Version comparison data →

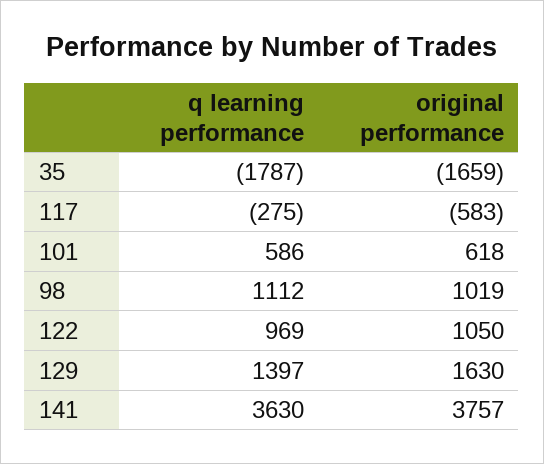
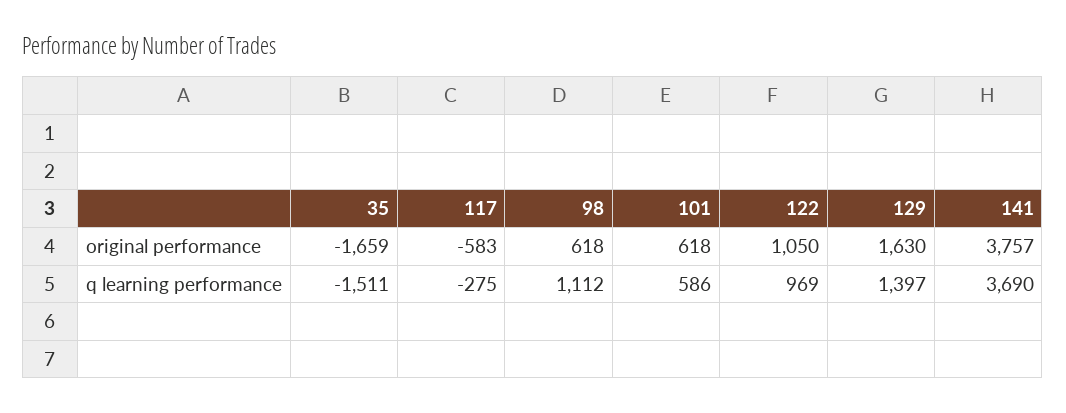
  {
    "q learning performance": {
-     "35": -1787,
+     "35": -1511,
      "117": -275,
      "101": 586,
      "98": 1112,
      "122": 969,
      "129": 1397,
-     "141": 3630
+     "141": 3690
    },
    "original performance": {
      "35": -1659,
      "117": -583,
      "101": 618,
-     "98": 1019,
+     "98": 618,
      "122": 1050,
      "129": 1630,
      "141": 3757
    }
  }

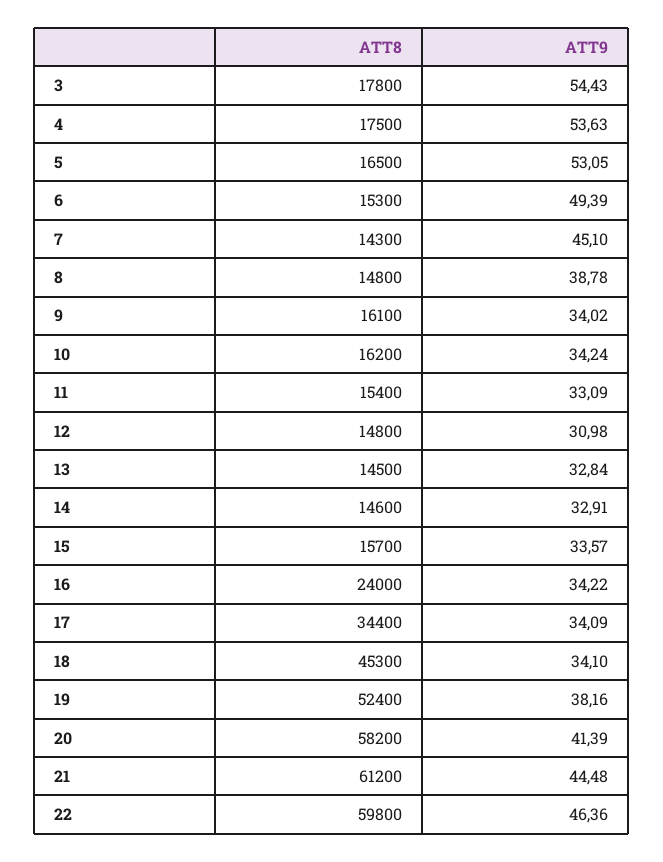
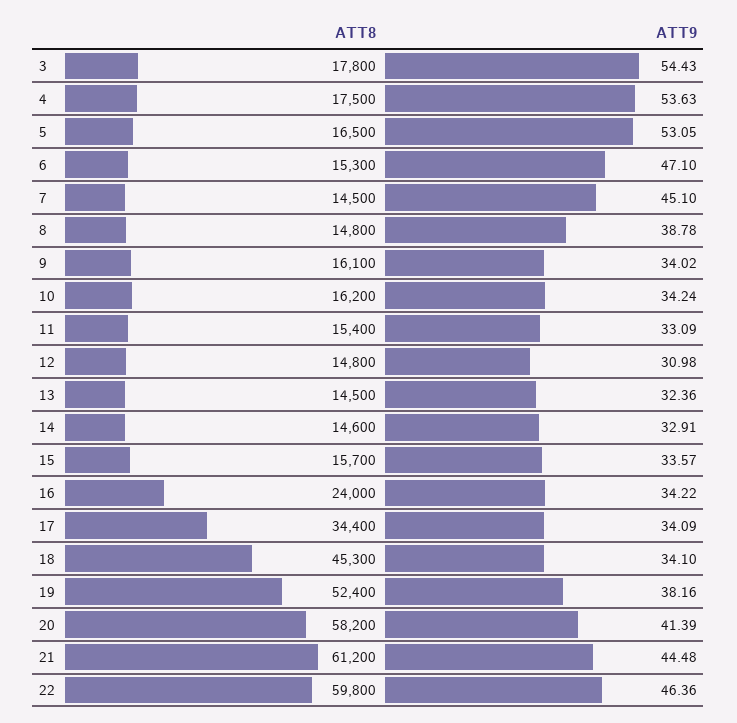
  {
    "ATT8": {
      "3": 17800,
      "4": 17500,
      "5": 16500,
      "6": 15300,
-     "7": 14300,
+     "7": 14500,
      "8": 14800,
      "9": 16100,
      "10": 16200,
      "11": 15400,
      "12": 14800,
      "13": 14500,
      "14": 14600,
      "15": 15700,
      "16": 24000,
      "17": 34400,
      "18": 45300,
      "19": 52400,
      "20": 58200,
      "21": 61200,
      "22": 59800
    },
    "ATT9": {
      "3": 54.43,
      "4": 53.63,
      "5": 53.05,
-     "6": 49.39,
+     "6": 47.1,
      "7": 45.1,
      "8": 38.78,
      "9": 34.02,
      "10": 34.24,
      "11": 33.09,
      "12": 30.98,
-     "13": 32.84,
+     "13": 32.36,
      "14": 32.91,
      "15": 33.57,
      "16": 34.22,
      "17": 34.09,
      "18": 34.1,
      "19": 38.16,
      "20": 41.39,
      "21": 44.48,
      "22": 46.36
    }
  }

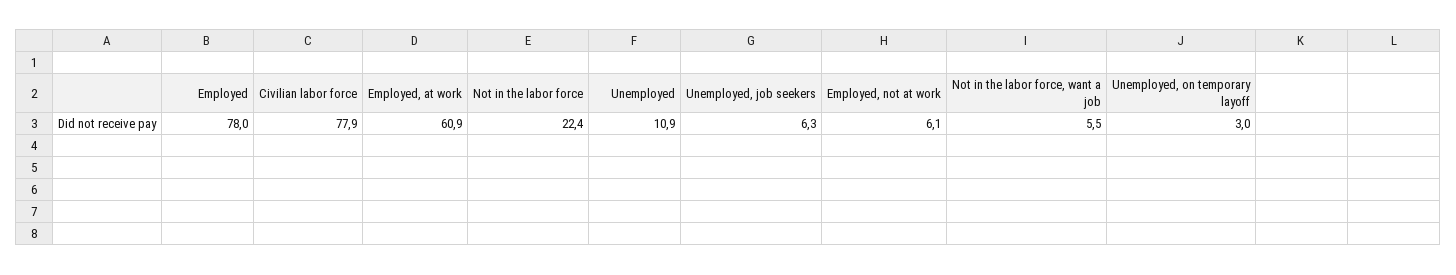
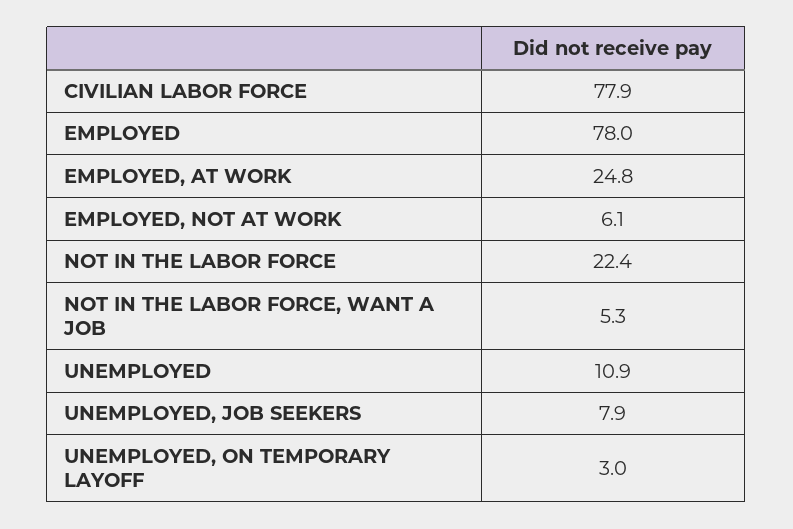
  {
    "Employed": 78,
    "Civilian labor force": 77.9,
-   "Employed, at work": 60.9,
+   "Employed, at work": 24.8,
    "Not in the labor force": 22.4,
    "Unemployed": 10.9,
-   "Unemployed, job seekers": 6.3,
+   "Unemployed, job seekers": 7.9,
    "Employed, not at work": 6.1,
-   "Not in the labor force, want a job": 5.5,
+   "Not in the labor force, want a job": 5.3,
    "Unemployed, on temporary layoff": 3
  }

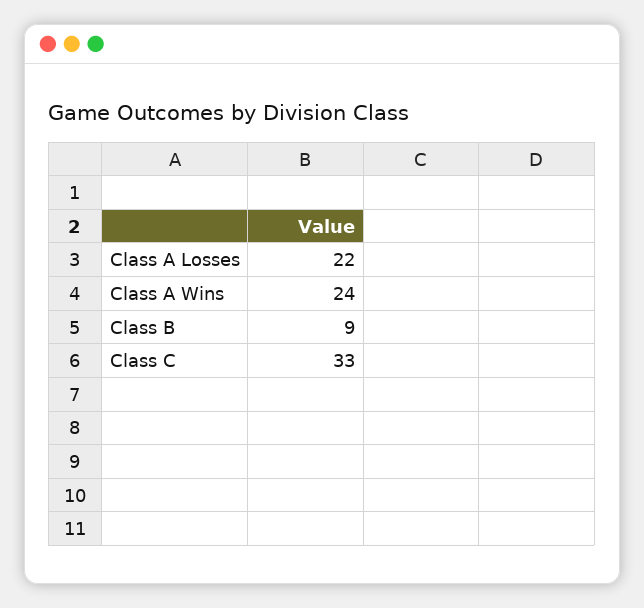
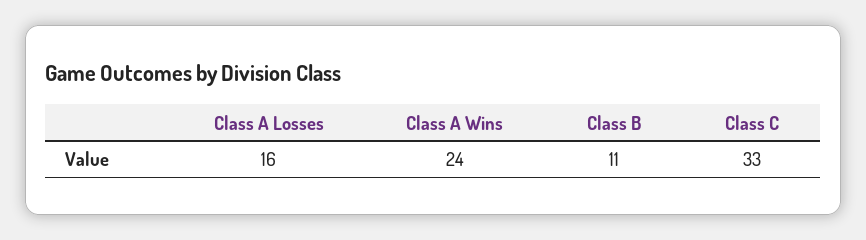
  {
-   "Class A Losses": 22,
+   "Class A Losses": 16,
    "Class A Wins": 24,
-   "Class B": 9,
+   "Class B": 11,
    "Class C": 33
  }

Exercise aim →
Reproduce each line of the records in which the word "force" appears.

Answer →
    "Civilian labor force": 77.9,
    "Not in the labor force": 22.4,
-   "Not in the labor force, want a job": 5.5,
+   "Not in the labor force, want a job": 5.3,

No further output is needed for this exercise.